DIRECTIONS FOR THIS TASK: Locate each line of the data that contains the string "strong" and copy those lines out in full.

══════════════════════════════

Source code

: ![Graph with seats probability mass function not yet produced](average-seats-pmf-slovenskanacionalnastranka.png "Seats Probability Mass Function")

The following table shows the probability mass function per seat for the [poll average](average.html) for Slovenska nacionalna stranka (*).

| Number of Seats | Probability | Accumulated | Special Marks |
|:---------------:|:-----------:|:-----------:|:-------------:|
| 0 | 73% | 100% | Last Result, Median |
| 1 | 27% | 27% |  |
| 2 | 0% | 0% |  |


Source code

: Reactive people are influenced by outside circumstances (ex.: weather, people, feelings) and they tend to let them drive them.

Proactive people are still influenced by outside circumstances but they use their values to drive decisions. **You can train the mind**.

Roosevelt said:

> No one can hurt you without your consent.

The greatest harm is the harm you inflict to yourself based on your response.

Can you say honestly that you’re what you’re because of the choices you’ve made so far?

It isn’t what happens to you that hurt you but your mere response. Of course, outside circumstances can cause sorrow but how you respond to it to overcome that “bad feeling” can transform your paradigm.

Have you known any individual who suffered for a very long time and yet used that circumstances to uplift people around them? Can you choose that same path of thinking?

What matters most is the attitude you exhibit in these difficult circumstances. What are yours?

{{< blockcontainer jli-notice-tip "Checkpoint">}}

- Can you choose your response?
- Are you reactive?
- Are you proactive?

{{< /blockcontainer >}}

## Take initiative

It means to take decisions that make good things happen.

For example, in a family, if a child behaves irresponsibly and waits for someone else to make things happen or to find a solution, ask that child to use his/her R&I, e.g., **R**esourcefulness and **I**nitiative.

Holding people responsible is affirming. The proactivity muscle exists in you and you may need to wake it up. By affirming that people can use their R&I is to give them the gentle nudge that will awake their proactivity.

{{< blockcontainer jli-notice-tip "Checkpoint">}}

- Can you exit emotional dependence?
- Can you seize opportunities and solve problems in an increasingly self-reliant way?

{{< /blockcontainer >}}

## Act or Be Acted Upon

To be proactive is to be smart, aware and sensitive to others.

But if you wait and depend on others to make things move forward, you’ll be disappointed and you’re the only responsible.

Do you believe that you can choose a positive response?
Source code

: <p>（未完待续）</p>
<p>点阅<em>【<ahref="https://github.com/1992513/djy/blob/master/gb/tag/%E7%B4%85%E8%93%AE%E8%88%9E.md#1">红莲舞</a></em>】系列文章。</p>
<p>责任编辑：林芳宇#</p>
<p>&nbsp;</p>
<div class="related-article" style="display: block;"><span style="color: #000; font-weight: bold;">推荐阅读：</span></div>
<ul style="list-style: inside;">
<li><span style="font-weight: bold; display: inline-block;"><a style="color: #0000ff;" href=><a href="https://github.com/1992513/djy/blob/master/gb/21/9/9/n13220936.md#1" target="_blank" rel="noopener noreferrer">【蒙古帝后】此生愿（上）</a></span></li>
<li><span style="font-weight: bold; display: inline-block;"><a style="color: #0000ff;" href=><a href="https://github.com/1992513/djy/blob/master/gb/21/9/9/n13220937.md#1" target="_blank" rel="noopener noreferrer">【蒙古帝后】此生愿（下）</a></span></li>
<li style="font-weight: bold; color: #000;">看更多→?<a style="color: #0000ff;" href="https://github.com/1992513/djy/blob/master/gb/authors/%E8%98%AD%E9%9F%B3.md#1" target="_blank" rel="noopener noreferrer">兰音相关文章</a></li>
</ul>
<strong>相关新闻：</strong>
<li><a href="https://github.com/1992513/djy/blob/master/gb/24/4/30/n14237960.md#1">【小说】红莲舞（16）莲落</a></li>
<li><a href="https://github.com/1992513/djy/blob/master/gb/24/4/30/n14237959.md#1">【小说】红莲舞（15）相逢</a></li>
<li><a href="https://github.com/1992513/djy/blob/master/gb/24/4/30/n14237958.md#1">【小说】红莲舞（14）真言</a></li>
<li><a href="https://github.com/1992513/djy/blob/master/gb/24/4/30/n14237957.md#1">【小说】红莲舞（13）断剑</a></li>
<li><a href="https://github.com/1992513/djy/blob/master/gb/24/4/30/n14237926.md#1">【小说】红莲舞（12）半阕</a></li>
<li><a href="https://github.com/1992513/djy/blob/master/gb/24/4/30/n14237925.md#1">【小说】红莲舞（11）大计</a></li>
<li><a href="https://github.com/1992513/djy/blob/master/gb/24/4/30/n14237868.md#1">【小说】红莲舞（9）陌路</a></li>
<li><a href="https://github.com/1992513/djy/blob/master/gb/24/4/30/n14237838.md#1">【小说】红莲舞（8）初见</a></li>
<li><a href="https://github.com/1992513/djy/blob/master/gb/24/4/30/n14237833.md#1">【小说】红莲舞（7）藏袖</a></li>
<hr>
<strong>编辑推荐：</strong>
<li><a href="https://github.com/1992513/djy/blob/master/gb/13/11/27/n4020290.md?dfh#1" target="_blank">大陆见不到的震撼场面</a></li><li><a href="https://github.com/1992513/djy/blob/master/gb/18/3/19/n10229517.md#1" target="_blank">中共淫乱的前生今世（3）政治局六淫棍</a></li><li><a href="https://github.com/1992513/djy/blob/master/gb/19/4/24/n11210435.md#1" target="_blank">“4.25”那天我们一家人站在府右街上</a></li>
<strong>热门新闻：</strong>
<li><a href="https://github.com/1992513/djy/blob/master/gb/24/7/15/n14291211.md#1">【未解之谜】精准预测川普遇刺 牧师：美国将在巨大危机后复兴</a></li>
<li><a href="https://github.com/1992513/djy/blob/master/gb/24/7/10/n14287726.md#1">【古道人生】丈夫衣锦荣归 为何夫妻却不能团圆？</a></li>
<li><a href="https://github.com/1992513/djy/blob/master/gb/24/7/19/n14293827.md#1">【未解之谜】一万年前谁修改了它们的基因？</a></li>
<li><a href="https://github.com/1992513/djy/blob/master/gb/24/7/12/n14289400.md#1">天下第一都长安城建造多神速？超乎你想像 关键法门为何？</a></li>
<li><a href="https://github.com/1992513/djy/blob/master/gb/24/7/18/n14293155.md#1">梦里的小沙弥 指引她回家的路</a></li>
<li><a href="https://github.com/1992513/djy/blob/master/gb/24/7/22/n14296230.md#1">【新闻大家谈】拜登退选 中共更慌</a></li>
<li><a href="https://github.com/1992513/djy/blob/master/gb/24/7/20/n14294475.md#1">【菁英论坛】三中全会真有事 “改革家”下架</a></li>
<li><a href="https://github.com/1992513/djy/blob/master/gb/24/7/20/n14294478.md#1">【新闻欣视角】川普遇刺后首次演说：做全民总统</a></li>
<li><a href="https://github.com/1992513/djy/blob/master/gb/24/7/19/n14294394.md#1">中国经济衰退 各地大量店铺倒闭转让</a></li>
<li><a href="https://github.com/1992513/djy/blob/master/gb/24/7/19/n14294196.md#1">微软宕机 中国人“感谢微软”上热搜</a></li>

══════════════════════════════

EXPECTED ANSWER:
<strong>相关新闻：</strong>
<strong>编辑推荐：</strong>
<strong>热门新闻：</strong>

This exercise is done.